• [What you need to do] A word-for-word repeat of the records below is what this calls for.

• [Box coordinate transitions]

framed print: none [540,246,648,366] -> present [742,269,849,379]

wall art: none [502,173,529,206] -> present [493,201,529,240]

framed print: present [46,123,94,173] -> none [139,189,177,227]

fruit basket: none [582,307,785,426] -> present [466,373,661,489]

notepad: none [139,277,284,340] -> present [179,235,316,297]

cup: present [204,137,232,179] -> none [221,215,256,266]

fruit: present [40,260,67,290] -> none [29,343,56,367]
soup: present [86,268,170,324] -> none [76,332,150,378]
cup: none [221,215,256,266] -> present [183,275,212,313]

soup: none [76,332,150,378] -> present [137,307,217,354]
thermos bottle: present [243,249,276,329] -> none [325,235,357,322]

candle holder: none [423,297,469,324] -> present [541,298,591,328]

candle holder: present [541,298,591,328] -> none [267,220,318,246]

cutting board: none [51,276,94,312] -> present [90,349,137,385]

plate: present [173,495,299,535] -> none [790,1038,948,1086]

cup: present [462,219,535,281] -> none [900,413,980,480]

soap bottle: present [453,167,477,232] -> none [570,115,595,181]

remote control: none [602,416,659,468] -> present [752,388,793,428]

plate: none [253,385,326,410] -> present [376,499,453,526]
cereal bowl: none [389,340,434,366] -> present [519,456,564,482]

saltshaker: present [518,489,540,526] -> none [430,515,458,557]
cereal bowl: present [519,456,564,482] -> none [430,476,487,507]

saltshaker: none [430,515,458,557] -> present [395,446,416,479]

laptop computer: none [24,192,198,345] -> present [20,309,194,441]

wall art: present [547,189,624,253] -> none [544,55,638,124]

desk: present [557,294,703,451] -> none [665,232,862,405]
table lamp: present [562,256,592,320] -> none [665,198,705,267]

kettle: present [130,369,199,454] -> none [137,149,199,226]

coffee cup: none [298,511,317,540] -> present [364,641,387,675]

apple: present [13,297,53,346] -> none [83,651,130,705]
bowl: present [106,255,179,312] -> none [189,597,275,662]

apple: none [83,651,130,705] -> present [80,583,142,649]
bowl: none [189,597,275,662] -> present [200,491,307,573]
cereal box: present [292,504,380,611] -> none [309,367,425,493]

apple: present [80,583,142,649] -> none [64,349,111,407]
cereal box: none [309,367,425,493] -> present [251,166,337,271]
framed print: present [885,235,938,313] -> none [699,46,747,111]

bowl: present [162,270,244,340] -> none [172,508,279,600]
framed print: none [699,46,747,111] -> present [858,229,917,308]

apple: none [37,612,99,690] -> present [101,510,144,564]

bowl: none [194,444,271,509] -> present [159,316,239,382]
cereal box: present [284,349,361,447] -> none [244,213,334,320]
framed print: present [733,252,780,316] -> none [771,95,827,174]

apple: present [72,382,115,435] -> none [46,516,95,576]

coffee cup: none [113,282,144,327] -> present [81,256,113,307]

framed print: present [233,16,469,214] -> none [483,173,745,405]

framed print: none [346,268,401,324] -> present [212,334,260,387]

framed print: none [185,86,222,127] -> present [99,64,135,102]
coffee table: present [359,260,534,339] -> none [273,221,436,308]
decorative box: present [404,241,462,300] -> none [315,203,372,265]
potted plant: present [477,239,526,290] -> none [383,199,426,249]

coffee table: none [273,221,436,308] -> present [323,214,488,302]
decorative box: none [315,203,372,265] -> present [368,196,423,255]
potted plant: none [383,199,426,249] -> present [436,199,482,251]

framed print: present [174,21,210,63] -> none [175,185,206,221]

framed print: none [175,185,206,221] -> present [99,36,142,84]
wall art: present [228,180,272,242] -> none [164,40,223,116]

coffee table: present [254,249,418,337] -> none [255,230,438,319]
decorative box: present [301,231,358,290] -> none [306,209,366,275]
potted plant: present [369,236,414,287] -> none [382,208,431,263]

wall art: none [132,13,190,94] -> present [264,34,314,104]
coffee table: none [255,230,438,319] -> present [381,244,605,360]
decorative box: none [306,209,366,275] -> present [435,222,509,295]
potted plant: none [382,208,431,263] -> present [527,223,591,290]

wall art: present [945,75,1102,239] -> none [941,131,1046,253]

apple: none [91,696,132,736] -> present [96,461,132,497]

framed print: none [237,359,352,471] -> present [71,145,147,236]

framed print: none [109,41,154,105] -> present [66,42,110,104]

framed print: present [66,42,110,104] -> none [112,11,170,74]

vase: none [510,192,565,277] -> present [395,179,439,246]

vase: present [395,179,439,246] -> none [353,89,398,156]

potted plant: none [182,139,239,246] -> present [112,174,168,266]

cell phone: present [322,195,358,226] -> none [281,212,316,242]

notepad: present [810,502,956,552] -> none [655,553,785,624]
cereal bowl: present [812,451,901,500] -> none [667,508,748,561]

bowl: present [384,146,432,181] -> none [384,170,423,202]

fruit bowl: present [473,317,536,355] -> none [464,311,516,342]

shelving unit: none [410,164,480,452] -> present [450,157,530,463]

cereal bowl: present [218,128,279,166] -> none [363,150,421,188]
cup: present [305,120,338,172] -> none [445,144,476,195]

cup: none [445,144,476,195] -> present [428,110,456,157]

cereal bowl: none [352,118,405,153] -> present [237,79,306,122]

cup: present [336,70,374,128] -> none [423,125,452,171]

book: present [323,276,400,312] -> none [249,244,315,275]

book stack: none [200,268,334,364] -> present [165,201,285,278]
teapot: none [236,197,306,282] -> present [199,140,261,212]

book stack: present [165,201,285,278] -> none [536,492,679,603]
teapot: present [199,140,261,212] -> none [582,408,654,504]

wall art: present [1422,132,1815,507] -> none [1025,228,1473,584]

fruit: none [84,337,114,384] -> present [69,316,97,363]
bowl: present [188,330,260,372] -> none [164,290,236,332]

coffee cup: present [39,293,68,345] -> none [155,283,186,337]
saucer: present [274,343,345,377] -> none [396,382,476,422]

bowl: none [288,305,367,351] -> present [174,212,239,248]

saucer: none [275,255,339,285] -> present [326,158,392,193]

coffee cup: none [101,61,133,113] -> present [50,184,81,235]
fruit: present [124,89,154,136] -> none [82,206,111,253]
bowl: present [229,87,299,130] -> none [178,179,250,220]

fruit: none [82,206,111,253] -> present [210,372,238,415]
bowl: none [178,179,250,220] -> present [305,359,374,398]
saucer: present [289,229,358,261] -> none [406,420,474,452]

• [Reply to the task]
framed print: none [540,246,648,366] -> present [742,269,849,379]

wall art: none [502,173,529,206] -> present [493,201,529,240]

framed print: present [46,123,94,173] -> none [139,189,177,227]

fruit basket: none [582,307,785,426] -> present [466,373,661,489]

notepad: none [139,277,284,340] -> present [179,235,316,297]

cup: present [204,137,232,179] -> none [221,215,256,266]

fruit: present [40,260,67,290] -> none [29,343,56,367]
soup: present [86,268,170,324] -> none [76,332,150,378]
cup: none [221,215,256,266] -> present [183,275,212,313]

soup: none [76,332,150,378] -> present [137,307,217,354]
thermos bottle: present [243,249,276,329] -> none [325,235,357,322]

candle holder: none [423,297,469,324] -> present [541,298,591,328]

candle holder: present [541,298,591,328] -> none [267,220,318,246]

cutting board: none [51,276,94,312] -> present [90,349,137,385]

plate: present [173,495,299,535] -> none [790,1038,948,1086]

cup: present [462,219,535,281] -> none [900,413,980,480]

soap bottle: present [453,167,477,232] -> none [570,115,595,181]

remote control: none [602,416,659,468] -> present [752,388,793,428]

plate: none [253,385,326,410] -> present [376,499,453,526]
cereal bowl: none [389,340,434,366] -> present [519,456,564,482]

saltshaker: present [518,489,540,526] -> none [430,515,458,557]
cereal bowl: present [519,456,564,482] -> none [430,476,487,507]

saltshaker: none [430,515,458,557] -> present [395,446,416,479]

laptop computer: none [24,192,198,345] -> present [20,309,194,441]

wall art: present [547,189,624,253] -> none [544,55,638,124]

desk: present [557,294,703,451] -> none [665,232,862,405]
table lamp: present [562,256,592,320] -> none [665,198,705,267]

kettle: present [130,369,199,454] -> none [137,149,199,226]

coffee cup: none [298,511,317,540] -> present [364,641,387,675]

apple: present [13,297,53,346] -> none [83,651,130,705]
bowl: present [106,255,179,312] -> none [189,597,275,662]

apple: none [83,651,130,705] -> present [80,583,142,649]
bowl: none [189,597,275,662] -> present [200,491,307,573]
cereal box: present [292,504,380,611] -> none [309,367,425,493]

apple: present [80,583,142,649] -> none [64,349,111,407]
cereal box: none [309,367,425,493] -> present [251,166,337,271]
framed print: present [885,235,938,313] -> none [699,46,747,111]

bowl: present [162,270,244,340] -> none [172,508,279,600]
framed print: none [699,46,747,111] -> present [858,229,917,308]

apple: none [37,612,99,690] -> present [101,510,144,564]

bowl: none [194,444,271,509] -> present [159,316,239,382]
cereal box: present [284,349,361,447] -> none [244,213,334,320]
framed print: present [733,252,780,316] -> none [771,95,827,174]

apple: present [72,382,115,435] -> none [46,516,95,576]

coffee cup: none [113,282,144,327] -> present [81,256,113,307]

framed print: present [233,16,469,214] -> none [483,173,745,405]

framed print: none [346,268,401,324] -> present [212,334,260,387]

framed print: none [185,86,222,127] -> present [99,64,135,102]
coffee table: present [359,260,534,339] -> none [273,221,436,308]
decorative box: present [404,241,462,300] -> none [315,203,372,265]
potted plant: present [477,239,526,290] -> none [383,199,426,249]

coffee table: none [273,221,436,308] -> present [323,214,488,302]
decorative box: none [315,203,372,265] -> present [368,196,423,255]
potted plant: none [383,199,426,249] -> present [436,199,482,251]

framed print: present [174,21,210,63] -> none [175,185,206,221]

framed print: none [175,185,206,221] -> present [99,36,142,84]
wall art: present [228,180,272,242] -> none [164,40,223,116]

coffee table: present [254,249,418,337] -> none [255,230,438,319]
decorative box: present [301,231,358,290] -> none [306,209,366,275]
potted plant: present [369,236,414,287] -> none [382,208,431,263]

wall art: none [132,13,190,94] -> present [264,34,314,104]
coffee table: none [255,230,438,319] -> present [381,244,605,360]
decorative box: none [306,209,366,275] -> present [435,222,509,295]
potted plant: none [382,208,431,263] -> present [527,223,591,290]

wall art: present [945,75,1102,239] -> none [941,131,1046,253]

apple: none [91,696,132,736] -> present [96,461,132,497]

framed print: none [237,359,352,471] -> present [71,145,147,236]

framed print: none [109,41,154,105] -> present [66,42,110,104]

framed print: present [66,42,110,104] -> none [112,11,170,74]

vase: none [510,192,565,277] -> present [395,179,439,246]

vase: present [395,179,439,246] -> none [353,89,398,156]

potted plant: none [182,139,239,246] -> present [112,174,168,266]

cell phone: present [322,195,358,226] -> none [281,212,316,242]

notepad: present [810,502,956,552] -> none [655,553,785,624]
cereal bowl: present [812,451,901,500] -> none [667,508,748,561]

bowl: present [384,146,432,181] -> none [384,170,423,202]

fruit bowl: present [473,317,536,355] -> none [464,311,516,342]

shelving unit: none [410,164,480,452] -> present [450,157,530,463]

cereal bowl: present [218,128,279,166] -> none [363,150,421,188]
cup: present [305,120,338,172] -> none [445,144,476,195]

cup: none [445,144,476,195] -> present [428,110,456,157]

cereal bowl: none [352,118,405,153] -> present [237,79,306,122]

cup: present [336,70,374,128] -> none [423,125,452,171]

book: present [323,276,400,312] -> none [249,244,315,275]

book stack: none [200,268,334,364] -> present [165,201,285,278]
teapot: none [236,197,306,282] -> present [199,140,261,212]

book stack: present [165,201,285,278] -> none [536,492,679,603]
teapot: present [199,140,261,212] -> none [582,408,654,504]

wall art: present [1422,132,1815,507] -> none [1025,228,1473,584]

fruit: none [84,337,114,384] -> present [69,316,97,363]
bowl: present [188,330,260,372] -> none [164,290,236,332]

coffee cup: present [39,293,68,345] -> none [155,283,186,337]
saucer: present [274,343,345,377] -> none [396,382,476,422]

bowl: none [288,305,367,351] -> present [174,212,239,248]

saucer: none [275,255,339,285] -> present [326,158,392,193]

coffee cup: none [101,61,133,113] -> present [50,184,81,235]
fruit: present [124,89,154,136] -> none [82,206,111,253]
bowl: present [229,87,299,130] -> none [178,179,250,220]

fruit: none [82,206,111,253] -> present [210,372,238,415]
bowl: none [178,179,250,220] -> present [305,359,374,398]
saucer: present [289,229,358,261] -> none [406,420,474,452]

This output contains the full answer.